DO: Use AI to Draft, Human to Refine

✅ AI drafts initial spec (fast iteration)
✅ Human validates intent and principles
✅ Spec becomes contract for implementation

DON'T: Skip the Spec

❌ Don't jump straight to implementation
❌ Don't rely on conversation history alone
❌ Don't assume AI remembers context

Why?

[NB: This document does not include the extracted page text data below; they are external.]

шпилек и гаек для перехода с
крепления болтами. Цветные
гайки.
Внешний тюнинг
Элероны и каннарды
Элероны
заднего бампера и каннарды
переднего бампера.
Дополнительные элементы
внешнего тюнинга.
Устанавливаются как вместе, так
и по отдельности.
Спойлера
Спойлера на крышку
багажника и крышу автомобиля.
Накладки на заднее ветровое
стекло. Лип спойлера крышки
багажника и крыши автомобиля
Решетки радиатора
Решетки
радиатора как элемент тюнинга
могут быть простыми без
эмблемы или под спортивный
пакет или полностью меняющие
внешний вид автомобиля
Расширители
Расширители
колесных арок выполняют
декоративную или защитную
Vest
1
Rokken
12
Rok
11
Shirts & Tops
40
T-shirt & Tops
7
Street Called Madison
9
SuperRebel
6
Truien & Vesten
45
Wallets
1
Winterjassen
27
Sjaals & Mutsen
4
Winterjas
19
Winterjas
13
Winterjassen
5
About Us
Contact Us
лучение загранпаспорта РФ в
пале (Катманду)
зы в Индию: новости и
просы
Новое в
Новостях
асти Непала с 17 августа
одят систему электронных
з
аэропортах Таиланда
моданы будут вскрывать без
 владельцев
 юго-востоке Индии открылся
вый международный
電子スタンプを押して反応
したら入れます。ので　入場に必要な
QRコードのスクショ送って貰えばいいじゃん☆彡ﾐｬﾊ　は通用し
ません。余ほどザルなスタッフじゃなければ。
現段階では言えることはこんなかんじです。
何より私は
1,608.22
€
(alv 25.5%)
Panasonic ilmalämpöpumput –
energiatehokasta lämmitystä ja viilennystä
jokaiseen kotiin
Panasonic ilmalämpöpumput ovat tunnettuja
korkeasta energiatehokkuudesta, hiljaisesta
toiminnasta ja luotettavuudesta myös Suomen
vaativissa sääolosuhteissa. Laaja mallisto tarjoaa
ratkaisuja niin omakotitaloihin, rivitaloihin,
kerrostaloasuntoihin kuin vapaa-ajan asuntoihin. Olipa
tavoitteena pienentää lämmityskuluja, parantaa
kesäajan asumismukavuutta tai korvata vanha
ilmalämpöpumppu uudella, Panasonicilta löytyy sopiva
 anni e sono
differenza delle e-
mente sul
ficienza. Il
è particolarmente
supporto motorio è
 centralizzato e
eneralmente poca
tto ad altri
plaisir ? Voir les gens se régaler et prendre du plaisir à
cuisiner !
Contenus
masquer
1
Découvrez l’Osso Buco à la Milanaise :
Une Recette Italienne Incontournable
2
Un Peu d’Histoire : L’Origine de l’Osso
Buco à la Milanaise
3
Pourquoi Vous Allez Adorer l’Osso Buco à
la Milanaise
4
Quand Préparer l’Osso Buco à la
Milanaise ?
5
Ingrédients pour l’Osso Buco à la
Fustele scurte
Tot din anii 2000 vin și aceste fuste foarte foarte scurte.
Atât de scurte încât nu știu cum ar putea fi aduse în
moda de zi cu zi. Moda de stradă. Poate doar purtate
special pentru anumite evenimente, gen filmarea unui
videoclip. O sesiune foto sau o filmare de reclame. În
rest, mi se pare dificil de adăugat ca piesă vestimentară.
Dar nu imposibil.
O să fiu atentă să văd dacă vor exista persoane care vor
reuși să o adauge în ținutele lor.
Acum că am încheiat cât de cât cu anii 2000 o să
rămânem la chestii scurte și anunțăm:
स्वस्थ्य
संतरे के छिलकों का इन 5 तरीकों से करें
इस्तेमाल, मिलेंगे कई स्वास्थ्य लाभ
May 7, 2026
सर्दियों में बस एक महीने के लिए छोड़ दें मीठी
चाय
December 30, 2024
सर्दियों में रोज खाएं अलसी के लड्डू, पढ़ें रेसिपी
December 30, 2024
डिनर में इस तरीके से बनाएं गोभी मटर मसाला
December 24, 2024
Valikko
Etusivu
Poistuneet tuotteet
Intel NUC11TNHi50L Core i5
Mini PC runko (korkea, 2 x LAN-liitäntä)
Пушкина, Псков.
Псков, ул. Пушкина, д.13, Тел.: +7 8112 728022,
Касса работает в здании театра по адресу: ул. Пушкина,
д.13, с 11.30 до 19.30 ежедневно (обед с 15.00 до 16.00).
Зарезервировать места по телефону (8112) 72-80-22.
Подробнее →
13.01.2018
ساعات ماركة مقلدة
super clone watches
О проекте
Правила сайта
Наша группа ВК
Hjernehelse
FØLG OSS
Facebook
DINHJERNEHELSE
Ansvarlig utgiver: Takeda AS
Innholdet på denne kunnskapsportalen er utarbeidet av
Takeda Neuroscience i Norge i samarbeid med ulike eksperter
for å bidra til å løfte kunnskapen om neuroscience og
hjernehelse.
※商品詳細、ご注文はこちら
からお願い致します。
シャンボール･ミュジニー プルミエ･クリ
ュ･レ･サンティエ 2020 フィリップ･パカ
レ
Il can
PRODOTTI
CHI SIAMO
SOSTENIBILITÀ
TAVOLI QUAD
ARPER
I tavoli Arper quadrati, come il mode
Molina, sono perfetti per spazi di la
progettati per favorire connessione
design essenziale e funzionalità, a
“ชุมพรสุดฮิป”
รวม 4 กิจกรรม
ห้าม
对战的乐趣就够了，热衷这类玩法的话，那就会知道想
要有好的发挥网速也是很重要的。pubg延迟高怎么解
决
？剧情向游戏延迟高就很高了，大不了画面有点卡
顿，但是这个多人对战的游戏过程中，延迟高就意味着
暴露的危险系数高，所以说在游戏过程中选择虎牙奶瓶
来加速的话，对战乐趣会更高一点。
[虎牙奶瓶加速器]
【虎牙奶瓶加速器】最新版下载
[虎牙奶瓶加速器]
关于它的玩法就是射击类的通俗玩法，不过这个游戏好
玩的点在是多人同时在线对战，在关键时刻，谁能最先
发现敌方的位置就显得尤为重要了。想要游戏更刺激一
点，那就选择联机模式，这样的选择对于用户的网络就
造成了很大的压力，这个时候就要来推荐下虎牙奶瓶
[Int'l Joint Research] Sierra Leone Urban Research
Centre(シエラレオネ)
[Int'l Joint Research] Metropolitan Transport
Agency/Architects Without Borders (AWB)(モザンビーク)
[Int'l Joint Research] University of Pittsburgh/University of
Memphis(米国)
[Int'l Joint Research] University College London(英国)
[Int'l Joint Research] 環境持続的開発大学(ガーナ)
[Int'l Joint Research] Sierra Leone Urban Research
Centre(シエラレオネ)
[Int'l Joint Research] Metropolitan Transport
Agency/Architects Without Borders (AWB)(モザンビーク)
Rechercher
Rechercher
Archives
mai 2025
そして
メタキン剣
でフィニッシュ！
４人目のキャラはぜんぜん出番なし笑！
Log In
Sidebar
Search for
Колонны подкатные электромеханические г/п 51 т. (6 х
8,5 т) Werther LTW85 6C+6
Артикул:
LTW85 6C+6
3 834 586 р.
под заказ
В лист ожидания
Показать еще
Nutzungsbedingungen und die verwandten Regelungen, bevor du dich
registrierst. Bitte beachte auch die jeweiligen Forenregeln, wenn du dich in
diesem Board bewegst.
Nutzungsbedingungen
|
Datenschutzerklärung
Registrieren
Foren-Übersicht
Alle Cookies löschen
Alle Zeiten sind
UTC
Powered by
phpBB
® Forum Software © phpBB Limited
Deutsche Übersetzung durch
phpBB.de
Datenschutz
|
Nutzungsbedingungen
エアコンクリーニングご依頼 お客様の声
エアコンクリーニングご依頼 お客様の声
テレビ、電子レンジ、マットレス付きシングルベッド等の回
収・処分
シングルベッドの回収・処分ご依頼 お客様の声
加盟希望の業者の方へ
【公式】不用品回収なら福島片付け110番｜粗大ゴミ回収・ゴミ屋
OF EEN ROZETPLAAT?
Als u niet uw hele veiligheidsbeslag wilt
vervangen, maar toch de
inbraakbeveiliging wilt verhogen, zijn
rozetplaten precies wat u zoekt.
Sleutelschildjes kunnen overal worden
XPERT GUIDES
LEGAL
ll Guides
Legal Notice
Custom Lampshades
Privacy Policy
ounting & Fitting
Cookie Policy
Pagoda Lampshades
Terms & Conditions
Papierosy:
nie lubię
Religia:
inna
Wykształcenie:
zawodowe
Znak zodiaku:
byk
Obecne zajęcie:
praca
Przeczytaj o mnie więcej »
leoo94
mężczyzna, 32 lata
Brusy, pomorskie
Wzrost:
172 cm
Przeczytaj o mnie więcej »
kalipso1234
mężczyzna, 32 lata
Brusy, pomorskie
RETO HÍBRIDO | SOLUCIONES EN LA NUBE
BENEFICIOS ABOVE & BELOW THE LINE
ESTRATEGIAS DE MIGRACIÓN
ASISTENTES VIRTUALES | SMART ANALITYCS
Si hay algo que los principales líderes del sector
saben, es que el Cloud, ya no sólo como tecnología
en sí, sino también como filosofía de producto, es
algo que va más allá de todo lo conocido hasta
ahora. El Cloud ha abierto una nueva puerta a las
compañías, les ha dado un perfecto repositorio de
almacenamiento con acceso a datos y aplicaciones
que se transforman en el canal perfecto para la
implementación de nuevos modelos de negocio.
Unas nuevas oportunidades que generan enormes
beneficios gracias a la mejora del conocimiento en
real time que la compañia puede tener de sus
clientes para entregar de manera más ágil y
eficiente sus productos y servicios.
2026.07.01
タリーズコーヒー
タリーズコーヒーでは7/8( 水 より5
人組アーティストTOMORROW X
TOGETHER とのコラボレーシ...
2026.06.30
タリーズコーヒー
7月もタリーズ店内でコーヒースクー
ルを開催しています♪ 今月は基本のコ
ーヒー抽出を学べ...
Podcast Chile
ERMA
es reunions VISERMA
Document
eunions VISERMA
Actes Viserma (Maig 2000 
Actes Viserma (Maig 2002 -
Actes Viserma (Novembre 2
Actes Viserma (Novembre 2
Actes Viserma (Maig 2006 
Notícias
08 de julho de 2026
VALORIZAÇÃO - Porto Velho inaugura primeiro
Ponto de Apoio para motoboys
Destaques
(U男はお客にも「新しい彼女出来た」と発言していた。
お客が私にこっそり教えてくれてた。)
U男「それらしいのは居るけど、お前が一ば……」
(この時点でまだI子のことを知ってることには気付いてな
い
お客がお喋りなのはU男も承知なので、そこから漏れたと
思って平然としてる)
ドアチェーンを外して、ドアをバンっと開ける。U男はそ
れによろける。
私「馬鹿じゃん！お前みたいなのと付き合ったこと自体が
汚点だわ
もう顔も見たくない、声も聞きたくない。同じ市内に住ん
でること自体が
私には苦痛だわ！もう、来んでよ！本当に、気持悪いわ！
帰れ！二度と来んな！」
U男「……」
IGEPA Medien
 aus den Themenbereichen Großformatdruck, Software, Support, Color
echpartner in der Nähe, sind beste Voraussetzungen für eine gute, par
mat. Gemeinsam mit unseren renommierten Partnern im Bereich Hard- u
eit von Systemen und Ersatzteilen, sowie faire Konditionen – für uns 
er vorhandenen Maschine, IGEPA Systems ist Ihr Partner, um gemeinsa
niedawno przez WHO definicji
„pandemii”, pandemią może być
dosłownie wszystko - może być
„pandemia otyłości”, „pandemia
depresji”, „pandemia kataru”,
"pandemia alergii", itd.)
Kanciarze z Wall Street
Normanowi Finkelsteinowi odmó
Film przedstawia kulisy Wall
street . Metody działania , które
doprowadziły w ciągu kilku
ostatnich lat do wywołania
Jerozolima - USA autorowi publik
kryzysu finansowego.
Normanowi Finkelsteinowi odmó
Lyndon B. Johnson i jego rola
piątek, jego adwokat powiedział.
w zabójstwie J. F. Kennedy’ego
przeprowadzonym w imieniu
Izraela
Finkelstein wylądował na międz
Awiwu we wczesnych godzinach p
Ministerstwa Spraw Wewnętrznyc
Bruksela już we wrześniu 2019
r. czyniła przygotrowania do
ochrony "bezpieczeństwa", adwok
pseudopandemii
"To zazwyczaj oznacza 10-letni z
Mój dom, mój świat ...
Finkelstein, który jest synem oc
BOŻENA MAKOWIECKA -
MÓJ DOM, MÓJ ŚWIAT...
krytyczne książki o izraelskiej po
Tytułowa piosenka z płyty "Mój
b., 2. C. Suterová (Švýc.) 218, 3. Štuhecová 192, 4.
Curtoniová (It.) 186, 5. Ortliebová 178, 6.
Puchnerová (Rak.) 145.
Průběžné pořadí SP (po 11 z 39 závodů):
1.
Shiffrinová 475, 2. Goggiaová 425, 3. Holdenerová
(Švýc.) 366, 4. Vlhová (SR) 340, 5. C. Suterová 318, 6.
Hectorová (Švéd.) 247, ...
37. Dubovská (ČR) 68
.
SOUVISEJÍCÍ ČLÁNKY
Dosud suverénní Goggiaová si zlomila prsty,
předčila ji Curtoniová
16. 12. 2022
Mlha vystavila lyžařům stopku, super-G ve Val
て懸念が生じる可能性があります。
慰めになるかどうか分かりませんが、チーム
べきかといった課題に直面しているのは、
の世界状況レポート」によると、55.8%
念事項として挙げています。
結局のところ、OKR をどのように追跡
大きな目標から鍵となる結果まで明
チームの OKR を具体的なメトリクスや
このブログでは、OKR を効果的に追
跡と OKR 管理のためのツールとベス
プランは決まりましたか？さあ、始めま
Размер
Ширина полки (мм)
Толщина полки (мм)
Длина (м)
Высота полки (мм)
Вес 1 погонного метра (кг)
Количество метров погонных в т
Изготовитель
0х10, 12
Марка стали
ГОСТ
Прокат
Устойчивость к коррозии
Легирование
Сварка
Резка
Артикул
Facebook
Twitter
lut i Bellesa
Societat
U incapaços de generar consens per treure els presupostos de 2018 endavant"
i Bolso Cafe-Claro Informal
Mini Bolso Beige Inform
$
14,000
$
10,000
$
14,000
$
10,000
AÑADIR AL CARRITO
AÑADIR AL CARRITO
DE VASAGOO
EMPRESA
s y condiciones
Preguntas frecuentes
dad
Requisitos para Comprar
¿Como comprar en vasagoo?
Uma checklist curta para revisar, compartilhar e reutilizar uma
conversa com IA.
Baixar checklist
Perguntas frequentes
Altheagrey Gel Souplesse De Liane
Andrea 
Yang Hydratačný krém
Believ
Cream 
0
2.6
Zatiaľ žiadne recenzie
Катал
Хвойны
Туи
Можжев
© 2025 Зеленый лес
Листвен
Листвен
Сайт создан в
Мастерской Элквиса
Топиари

Specs persist across sessions, conversations don't.

DON'T: Over-Specify

❌ Don't document every implementation detail
❌ Don't write 500+ line specs
❌ Don't include "maybe future" features

Remember: Intent over implementation.

Common Workflows

Quick Feature

# 1. Create spec
lean-spec create quick-feature

# 2. Draft with AI
"Draft minimal spec for [feature]"

# 3. Start work
lean-spec update <spec> --status in-progress

# 4. Implement
"Implement according to spec <spec>"

# 5. Complete
lean-spec update <spec> --status complete

Complex Feature

# 1. Create main spec
lean-spec create complex-feature

# 2. Draft with AI
"Draft spec with sub-specs: DESIGN.md, TESTING.md"

# 3. Link dependencies
lean-spec link <spec> --depends-on <other-spec>

# 4. Start work
lean-spec update <spec> --status in-progress

# 5. Implement incrementally
"Implement phase 1 according to spec <spec>"
# Update spec with learnings
"Implement phase 2"

# 6. Complete
lean-spec update <spec> --status complete

Refactoring

# 1. Document current state
lean-spec create refactor-auth

# 2. Define problem and solution
"Draft spec explaining why refactor is needed"

# 3. Start work
lean-spec update <spec> --status in-progress

# 4. Implement with spec as guide
"Refactor according to spec <spec>, preserving behavior"

# 5. Complete
lean-spec update <spec> --status complete

Troubleshooting

Spec is too long (>400 lines)

Solution: Split into sub-specs or multiple specs.

# Check token count
lean-spec tokens 042

# If >3,500 Token, split it
# Create DESIGN.md for detailed design
# Keep README.md as overview

AI ignores spec content

Problem: AI doesn't have access to spec.

Solutions:

  1. Use MCP integration (automatic access)
  2. Explicitly reference: "Read spec file at specs/042-..."
  3. Copy relevant spec sections into prompt

Specs drift from implementation

Problem: Spec and code out of sync.

Solution: Update spec during implementation.

# Open spec
lean-spec open 042

# Add "Implementation Notes" section
# Document actual approach vs. planned

Status tracking confusion

Problem: Not clear when to update status.

Remember:

  • planned: Spec exists, work not started
  • in-progress: Actually implementing (not just writing spec)
  • complete: Implementation done and working
  • archived: Work complete, no longer active

Next Steps


Remember: The spec is your contract with AI. Keep it lean, keep it current, and let it guide your implementation.